Hatta ilerisi de var… Finansal zorluklar, yaş ilerledikçe ortaya çıkabilecek sıkıntılar… Bana bir şey olursa kim tutacak elimden? En basitinden, köpeklerime kim bakacak? Bunları düşünerek karalar bağlayabiliyorsun.Çünkü hayatın sonrası, öncesi kadar kalabalık değil , haliyle korkuyor insan .
Korkuların listesi böyle uzayıp gidebilir . Her seferinde listeye yenisi de eklenebilir. Ne yapalım ? Korkusuz olmaya mı çalışalım ?

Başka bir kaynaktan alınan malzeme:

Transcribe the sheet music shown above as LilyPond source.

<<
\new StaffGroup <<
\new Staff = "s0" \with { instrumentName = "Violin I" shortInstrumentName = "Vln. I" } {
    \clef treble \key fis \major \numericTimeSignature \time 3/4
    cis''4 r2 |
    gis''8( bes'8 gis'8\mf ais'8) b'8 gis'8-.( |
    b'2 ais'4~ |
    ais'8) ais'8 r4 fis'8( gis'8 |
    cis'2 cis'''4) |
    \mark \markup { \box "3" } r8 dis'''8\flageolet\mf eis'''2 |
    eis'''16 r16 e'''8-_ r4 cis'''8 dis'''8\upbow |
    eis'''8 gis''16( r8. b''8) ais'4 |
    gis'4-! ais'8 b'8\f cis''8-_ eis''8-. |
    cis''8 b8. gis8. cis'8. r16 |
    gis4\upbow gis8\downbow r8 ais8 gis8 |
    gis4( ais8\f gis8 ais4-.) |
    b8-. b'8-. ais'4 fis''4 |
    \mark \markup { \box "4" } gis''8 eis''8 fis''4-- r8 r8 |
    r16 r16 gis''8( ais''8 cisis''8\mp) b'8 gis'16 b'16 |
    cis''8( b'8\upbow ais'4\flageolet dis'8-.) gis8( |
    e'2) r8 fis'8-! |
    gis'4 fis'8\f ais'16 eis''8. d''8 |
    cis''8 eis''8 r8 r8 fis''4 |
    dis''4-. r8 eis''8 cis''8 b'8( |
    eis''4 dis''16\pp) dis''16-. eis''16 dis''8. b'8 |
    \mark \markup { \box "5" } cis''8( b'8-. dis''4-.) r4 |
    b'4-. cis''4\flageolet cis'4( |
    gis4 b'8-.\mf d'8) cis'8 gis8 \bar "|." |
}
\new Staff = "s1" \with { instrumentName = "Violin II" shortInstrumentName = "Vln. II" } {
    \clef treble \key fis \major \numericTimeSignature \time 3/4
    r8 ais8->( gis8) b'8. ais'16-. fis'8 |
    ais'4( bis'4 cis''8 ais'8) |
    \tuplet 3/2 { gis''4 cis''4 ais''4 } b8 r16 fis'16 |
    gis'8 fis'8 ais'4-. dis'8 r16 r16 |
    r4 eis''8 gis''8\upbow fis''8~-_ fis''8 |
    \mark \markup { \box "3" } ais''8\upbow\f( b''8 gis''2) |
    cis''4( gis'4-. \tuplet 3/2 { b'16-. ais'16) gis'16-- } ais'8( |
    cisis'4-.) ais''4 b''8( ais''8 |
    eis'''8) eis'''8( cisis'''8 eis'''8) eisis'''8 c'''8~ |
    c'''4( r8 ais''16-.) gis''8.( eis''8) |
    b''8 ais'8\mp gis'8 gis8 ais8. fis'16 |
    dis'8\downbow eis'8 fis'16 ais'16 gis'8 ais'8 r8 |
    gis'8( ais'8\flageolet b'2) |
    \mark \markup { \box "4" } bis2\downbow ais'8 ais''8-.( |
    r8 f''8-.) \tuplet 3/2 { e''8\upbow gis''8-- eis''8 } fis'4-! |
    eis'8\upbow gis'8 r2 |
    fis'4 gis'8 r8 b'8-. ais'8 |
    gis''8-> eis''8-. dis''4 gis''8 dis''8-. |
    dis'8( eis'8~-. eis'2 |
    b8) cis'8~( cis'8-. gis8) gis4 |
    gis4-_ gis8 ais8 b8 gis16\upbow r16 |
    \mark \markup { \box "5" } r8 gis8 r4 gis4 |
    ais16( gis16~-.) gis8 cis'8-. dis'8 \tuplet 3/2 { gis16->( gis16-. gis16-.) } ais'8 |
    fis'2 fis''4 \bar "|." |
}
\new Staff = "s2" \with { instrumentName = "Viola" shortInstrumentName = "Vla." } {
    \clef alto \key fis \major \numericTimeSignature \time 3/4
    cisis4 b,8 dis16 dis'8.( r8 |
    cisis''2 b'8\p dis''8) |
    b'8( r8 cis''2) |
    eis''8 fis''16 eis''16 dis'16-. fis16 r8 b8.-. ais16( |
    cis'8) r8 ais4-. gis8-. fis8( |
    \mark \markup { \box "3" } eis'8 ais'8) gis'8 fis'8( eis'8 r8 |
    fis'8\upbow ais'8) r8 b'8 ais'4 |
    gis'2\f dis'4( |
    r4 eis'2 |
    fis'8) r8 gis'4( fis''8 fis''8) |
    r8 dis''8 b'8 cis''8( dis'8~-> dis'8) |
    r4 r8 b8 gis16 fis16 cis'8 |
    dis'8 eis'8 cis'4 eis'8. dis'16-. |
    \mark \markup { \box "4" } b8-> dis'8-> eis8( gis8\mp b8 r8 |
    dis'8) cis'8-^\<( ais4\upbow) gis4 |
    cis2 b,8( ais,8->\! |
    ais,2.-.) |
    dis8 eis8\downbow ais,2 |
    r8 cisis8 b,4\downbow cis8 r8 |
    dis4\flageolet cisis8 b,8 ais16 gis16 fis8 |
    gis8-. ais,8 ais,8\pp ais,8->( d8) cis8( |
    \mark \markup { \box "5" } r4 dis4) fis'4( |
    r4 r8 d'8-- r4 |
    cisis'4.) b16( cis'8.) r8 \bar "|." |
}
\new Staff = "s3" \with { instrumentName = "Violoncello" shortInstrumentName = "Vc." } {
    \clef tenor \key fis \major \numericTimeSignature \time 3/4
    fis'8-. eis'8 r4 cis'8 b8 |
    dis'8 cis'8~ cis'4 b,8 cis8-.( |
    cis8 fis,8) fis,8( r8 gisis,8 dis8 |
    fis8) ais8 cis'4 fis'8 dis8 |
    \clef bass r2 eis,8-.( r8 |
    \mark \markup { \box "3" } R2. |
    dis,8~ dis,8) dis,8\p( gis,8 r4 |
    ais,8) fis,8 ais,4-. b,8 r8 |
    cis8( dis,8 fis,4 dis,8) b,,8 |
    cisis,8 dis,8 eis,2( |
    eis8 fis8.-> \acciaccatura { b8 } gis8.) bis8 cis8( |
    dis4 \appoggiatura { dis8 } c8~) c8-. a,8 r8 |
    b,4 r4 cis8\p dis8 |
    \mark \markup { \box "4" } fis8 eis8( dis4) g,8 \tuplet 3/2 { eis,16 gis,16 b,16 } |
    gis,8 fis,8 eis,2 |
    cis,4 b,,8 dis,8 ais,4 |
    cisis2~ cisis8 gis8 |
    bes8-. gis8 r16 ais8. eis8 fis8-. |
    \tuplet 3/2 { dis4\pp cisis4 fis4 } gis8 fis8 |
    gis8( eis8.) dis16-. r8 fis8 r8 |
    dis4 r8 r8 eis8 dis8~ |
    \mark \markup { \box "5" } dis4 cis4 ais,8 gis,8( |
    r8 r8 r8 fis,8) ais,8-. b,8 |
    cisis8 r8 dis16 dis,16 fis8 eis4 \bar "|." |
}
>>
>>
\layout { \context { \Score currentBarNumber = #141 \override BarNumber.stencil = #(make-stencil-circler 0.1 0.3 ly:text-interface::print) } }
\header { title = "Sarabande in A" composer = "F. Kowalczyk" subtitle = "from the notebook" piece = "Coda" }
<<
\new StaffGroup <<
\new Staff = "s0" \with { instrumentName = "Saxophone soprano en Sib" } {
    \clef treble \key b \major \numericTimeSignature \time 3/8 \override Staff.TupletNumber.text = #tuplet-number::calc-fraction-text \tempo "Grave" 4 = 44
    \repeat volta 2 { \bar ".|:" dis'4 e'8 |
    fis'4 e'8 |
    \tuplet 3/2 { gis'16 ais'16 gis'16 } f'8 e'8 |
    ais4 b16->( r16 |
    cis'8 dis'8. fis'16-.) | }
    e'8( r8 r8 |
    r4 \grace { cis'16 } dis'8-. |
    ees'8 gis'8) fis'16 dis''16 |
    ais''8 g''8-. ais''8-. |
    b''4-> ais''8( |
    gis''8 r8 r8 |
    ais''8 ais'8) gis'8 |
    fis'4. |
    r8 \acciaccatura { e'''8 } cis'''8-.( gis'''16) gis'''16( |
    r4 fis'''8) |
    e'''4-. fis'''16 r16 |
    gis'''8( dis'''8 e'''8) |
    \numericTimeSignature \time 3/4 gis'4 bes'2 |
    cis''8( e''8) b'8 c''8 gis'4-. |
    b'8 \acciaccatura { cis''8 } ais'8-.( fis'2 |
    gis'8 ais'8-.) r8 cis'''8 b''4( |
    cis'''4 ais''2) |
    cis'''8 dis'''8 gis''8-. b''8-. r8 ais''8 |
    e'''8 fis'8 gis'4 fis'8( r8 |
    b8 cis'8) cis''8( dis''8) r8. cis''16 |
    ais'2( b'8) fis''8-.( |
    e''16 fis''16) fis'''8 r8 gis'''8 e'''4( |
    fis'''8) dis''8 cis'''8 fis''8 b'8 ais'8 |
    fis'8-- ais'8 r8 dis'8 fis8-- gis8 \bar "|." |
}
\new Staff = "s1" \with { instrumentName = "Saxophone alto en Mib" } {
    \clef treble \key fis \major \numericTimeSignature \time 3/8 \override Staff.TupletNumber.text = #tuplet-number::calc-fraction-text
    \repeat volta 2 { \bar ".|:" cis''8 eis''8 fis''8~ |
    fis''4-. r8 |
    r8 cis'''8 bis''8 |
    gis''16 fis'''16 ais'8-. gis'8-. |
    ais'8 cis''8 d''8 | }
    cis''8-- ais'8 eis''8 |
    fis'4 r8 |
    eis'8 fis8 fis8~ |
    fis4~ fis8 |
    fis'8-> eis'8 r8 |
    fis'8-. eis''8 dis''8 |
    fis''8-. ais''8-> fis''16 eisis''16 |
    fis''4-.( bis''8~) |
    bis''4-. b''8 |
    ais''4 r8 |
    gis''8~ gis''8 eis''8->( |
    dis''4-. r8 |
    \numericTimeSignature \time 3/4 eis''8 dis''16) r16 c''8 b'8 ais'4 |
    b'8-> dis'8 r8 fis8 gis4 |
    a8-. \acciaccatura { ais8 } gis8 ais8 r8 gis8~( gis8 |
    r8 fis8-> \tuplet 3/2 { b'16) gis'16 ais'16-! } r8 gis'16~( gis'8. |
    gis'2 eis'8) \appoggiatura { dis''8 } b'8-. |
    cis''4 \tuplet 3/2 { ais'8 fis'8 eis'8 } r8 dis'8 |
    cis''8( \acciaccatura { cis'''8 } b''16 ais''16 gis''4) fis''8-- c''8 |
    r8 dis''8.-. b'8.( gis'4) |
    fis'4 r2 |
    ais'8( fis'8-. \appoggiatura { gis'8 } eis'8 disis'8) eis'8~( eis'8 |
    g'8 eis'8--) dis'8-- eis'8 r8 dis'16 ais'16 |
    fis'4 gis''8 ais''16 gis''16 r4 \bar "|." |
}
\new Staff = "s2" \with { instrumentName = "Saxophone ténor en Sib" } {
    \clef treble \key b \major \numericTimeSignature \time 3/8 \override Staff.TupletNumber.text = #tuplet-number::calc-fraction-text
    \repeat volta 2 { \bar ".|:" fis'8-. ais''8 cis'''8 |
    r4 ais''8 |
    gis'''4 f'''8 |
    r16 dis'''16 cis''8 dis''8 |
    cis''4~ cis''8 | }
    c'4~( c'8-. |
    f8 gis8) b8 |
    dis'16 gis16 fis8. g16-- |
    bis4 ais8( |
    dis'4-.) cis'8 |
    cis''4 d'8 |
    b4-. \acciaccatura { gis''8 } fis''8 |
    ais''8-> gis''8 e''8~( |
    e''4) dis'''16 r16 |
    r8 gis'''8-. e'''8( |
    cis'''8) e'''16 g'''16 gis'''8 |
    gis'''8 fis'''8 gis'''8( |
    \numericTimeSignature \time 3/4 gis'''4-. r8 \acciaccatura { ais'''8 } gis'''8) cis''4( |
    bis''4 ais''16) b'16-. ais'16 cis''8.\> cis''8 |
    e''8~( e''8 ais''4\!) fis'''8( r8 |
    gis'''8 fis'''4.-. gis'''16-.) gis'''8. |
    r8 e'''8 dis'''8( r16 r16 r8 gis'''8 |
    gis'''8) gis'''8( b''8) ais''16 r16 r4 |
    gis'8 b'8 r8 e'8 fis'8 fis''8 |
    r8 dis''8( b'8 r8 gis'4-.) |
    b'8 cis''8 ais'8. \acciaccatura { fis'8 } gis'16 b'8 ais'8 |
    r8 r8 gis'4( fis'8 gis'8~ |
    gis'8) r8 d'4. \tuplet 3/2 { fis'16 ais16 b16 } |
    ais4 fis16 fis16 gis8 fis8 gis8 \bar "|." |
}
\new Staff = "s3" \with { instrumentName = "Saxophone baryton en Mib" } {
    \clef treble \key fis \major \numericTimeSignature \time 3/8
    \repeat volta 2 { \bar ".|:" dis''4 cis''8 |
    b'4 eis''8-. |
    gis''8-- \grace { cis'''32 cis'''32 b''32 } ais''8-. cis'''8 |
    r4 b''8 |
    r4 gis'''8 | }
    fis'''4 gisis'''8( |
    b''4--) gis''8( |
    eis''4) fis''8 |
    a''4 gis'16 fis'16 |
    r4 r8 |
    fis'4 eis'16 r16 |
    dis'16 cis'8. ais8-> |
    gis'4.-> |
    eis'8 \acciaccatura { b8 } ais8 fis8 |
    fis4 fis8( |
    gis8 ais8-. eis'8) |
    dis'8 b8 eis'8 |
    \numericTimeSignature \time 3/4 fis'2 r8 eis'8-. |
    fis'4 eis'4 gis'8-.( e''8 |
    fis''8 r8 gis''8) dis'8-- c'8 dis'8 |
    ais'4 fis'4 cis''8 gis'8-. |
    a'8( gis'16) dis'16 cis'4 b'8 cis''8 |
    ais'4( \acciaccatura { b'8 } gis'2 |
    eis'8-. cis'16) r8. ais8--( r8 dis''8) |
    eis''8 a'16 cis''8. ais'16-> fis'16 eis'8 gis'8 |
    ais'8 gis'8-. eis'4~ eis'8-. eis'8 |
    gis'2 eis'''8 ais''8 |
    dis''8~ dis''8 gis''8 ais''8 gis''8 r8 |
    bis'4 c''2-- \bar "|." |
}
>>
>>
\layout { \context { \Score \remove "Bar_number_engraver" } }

Korkusuz olmak bir marifet değil sevgili okurum. Cahil cesaretine sahip olamayacak kadar çok şey gördük, geçirdik. Ama biliyorum ki korkuların üstüne gitmeden de yaşanmıyor. Eğer korkularımın beni sindirmesine izin verirsem, işte asıl o zaman kaybederim. O hiç istemediğim, “Bunlar neden benim başıma geldi?” düşüncesine saplanıp kalırım. Kurban psikolojisinin içinde sıkışıp kalmaktan, kendime acımaktan, hayatı kaçırmaktan da korkuyorum.
Şimdi hayatımın bu döneminde korktuğumu söylemekten utanmıyorum, bunun beni güçsüz göstermesinden de korkmuyorum. Olduğum gibi kabul ediyorum kendimi, korkularımla, cesaretimle, hatalarımla, doğrularımla… Çünkü ancak böyle gerçekten var olabiliyorum.
Korkularımı görmezden gelmek yerine, onlarla yaşamayı öğreniyorum. Çünkü biliyorum ki onlar, sadece korkutmak için değil, yol göstermek için de varlar.
Ve yeni hayatımda yolu gösteren her türlü işaret kabulum. Korkularımı kabul etmek, beni zayıflatmıyor—aksine, güçlendiriyor.